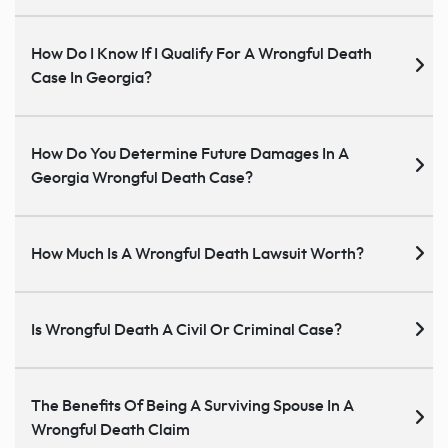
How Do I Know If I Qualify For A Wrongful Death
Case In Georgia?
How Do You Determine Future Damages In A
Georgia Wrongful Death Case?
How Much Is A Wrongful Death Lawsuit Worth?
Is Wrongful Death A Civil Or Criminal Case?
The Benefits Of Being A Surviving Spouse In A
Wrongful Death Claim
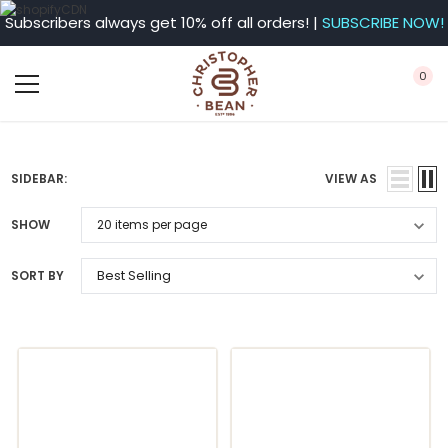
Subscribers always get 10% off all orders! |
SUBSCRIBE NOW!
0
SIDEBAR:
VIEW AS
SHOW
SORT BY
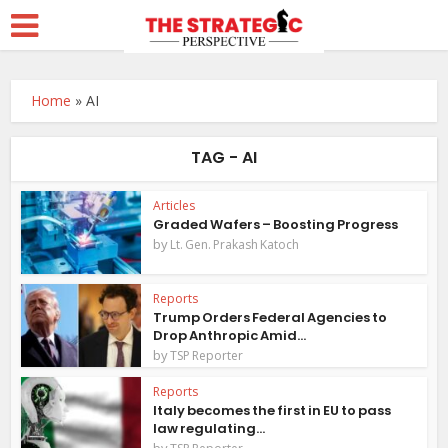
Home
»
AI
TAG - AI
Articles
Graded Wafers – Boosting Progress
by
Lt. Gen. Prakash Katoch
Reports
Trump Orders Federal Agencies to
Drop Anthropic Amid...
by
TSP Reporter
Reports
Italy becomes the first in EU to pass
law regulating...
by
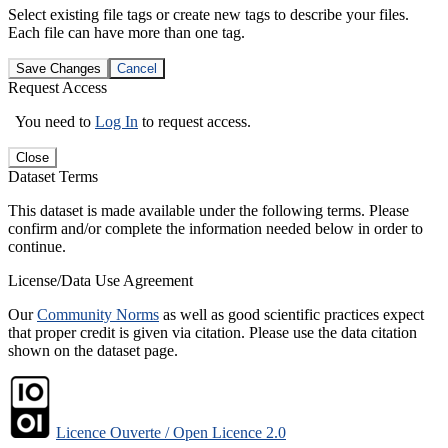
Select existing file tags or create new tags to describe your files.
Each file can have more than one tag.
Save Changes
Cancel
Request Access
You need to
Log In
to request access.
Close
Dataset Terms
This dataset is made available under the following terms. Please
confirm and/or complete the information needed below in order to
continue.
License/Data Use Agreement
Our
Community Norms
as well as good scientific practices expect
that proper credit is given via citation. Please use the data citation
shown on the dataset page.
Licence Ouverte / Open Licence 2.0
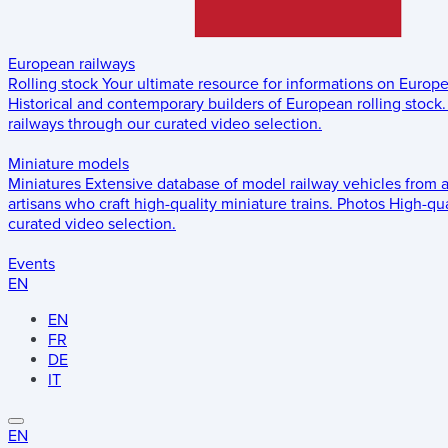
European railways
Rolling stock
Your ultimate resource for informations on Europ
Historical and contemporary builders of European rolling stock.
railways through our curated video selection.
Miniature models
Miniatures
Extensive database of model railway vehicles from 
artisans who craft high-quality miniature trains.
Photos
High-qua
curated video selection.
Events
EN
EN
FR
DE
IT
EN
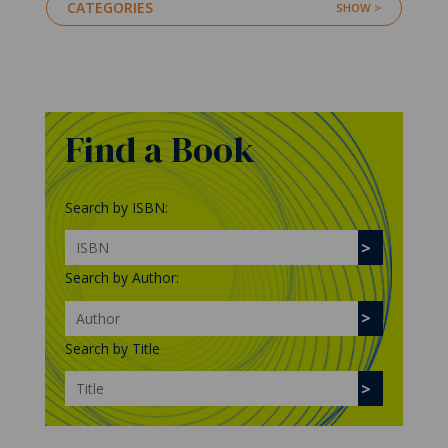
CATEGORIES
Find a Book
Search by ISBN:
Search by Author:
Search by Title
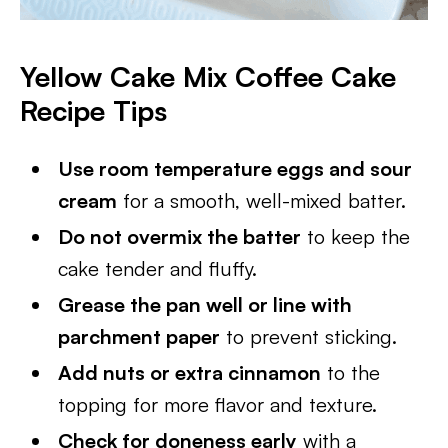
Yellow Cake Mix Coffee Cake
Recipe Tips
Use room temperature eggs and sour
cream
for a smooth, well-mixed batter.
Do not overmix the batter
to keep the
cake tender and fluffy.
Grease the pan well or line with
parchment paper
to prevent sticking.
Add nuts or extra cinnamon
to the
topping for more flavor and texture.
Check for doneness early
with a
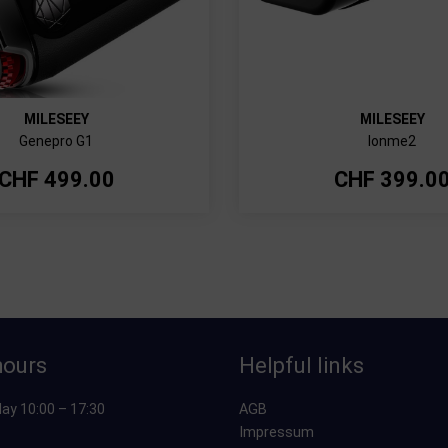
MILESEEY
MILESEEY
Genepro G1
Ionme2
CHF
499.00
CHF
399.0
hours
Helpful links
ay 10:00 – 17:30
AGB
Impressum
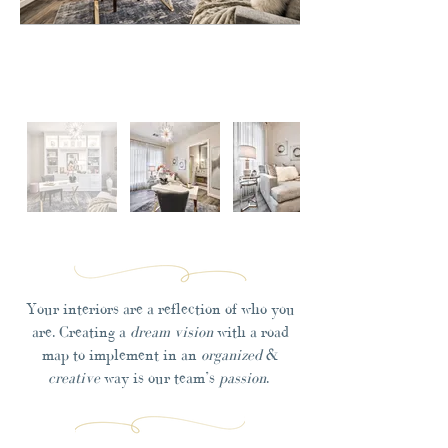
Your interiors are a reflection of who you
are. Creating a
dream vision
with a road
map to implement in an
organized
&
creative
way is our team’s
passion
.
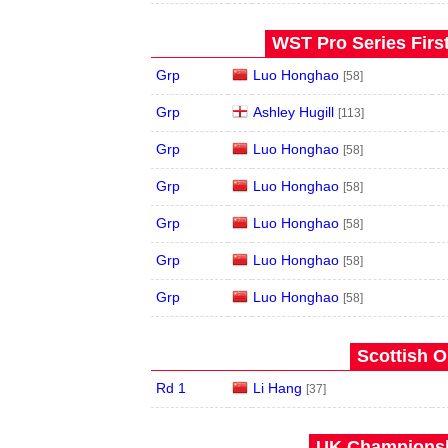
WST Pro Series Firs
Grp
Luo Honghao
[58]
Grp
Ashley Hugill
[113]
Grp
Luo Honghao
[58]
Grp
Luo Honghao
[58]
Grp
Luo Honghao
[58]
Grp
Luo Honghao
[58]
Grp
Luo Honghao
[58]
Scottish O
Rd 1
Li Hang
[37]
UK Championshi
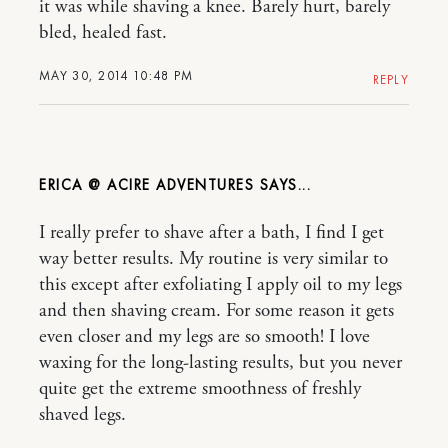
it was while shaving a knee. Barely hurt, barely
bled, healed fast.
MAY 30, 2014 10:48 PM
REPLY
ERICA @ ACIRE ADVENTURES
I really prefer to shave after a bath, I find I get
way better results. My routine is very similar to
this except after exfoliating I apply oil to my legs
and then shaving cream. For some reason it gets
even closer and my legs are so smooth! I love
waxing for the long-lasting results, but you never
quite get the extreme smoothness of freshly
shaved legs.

■ **TO DO**: Return, unchanged, the run of lines above that opens with the line containing "ERICA @ ACIRE ADVENTURES" and closes with the line containing "quite get the extreme smoothness of freshly". Include both.

■ **ANSWER FOR THIS EXERCISE**:
ERICA @ ACIRE ADVENTURES
I really prefer to shave after a bath, I find I get
way better results. My routine is very similar to
this except after exfoliating I apply oil to my legs
and then shaving cream. For some reason it gets
even closer and my legs are so smooth! I love
waxing for the long-lasting results, but you never
quite get the extreme smoothness of freshly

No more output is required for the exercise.